:: Work request ::
Output everything from the line containing "How many data points are above 27480?" down to the line containing "Is there any" as a numbered list, leaving out blank lines.

######

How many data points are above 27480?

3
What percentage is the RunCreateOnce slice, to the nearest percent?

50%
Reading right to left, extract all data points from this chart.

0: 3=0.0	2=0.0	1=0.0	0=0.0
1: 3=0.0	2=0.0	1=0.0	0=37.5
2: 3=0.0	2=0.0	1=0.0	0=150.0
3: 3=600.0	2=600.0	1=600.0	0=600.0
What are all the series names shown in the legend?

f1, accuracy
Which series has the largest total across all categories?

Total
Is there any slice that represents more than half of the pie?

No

######

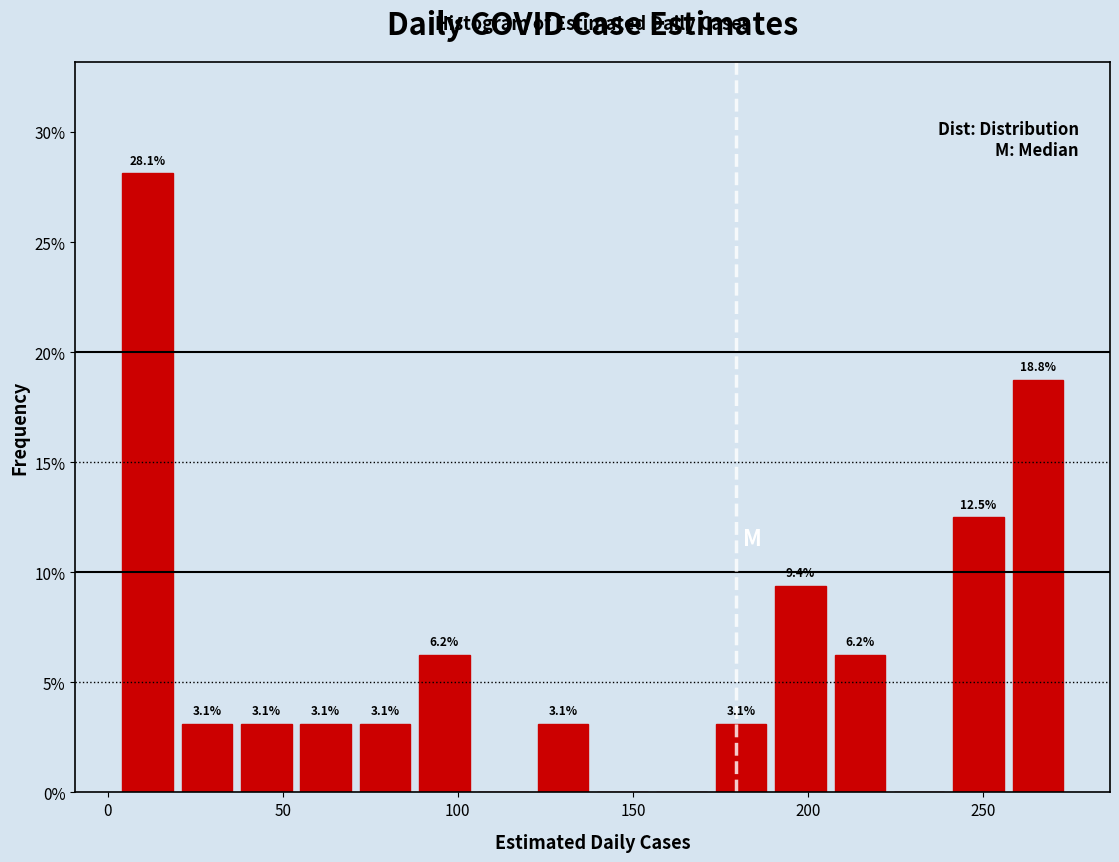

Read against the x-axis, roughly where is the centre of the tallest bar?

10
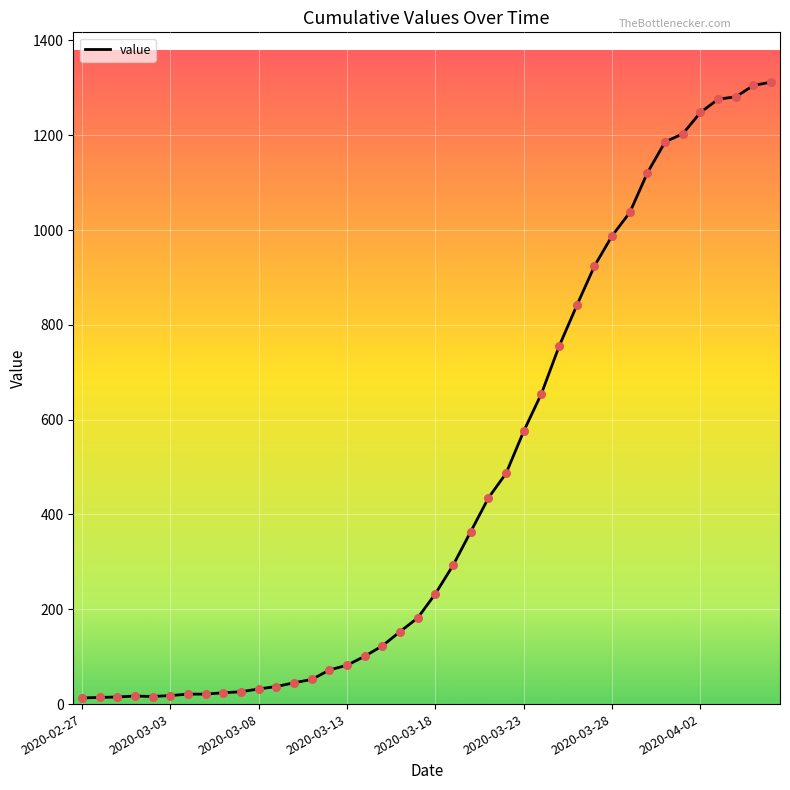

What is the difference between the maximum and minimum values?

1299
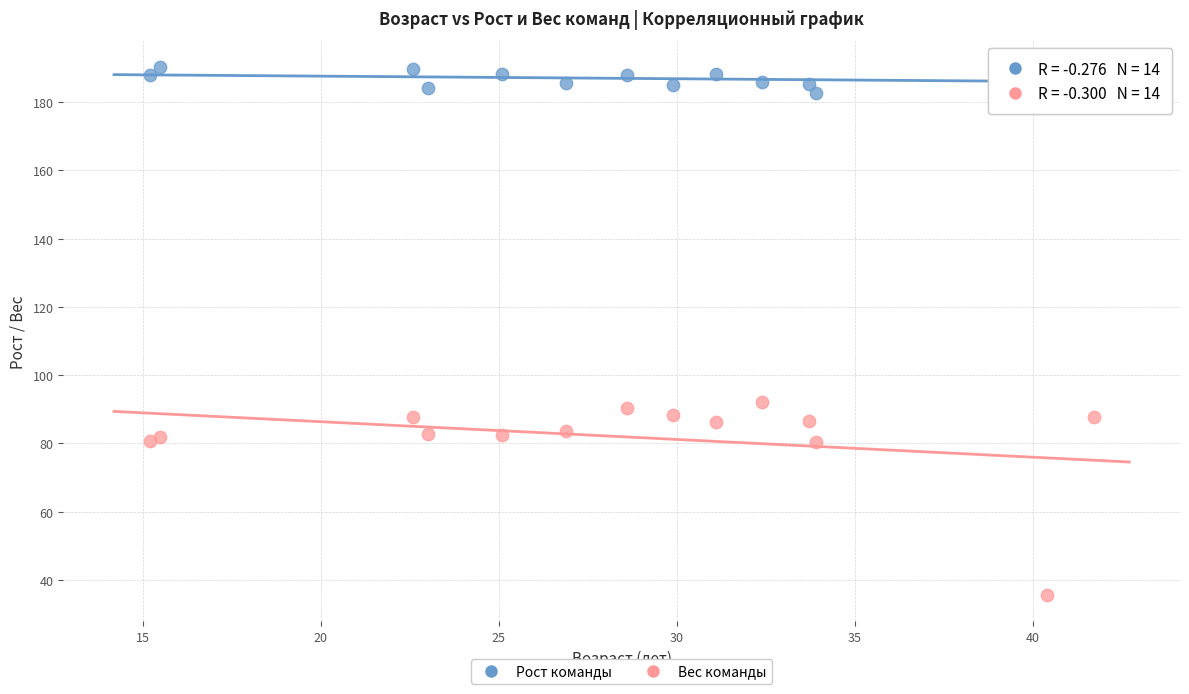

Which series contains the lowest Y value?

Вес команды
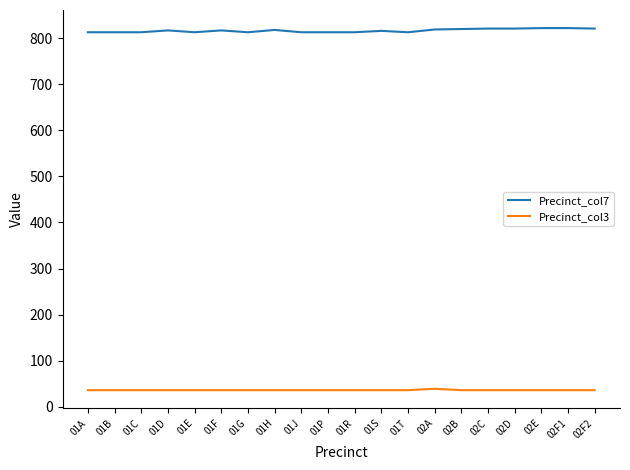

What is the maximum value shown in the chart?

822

######

:: The completed task ::
1. How many data points are above 27480?
2. 3
3. What percentage is the RunCreateOnce slice, to the nearest percent?
4. 50%
5. Reading right to left, extract all data points from this chart.
6. 0: 3=0.0	2=0.0	1=0.0	0=0.0
7. 1: 3=0.0	2=0.0	1=0.0	0=37.5
8. 2: 3=0.0	2=0.0	1=0.0	0=150.0
9. 3: 3=600.0	2=600.0	1=600.0	0=600.0
10. What are all the series names shown in the legend?
11. f1, accuracy
12. Which series has the largest total across all categories?
13. Total
14. Is there any slice that represents more than half of the pie?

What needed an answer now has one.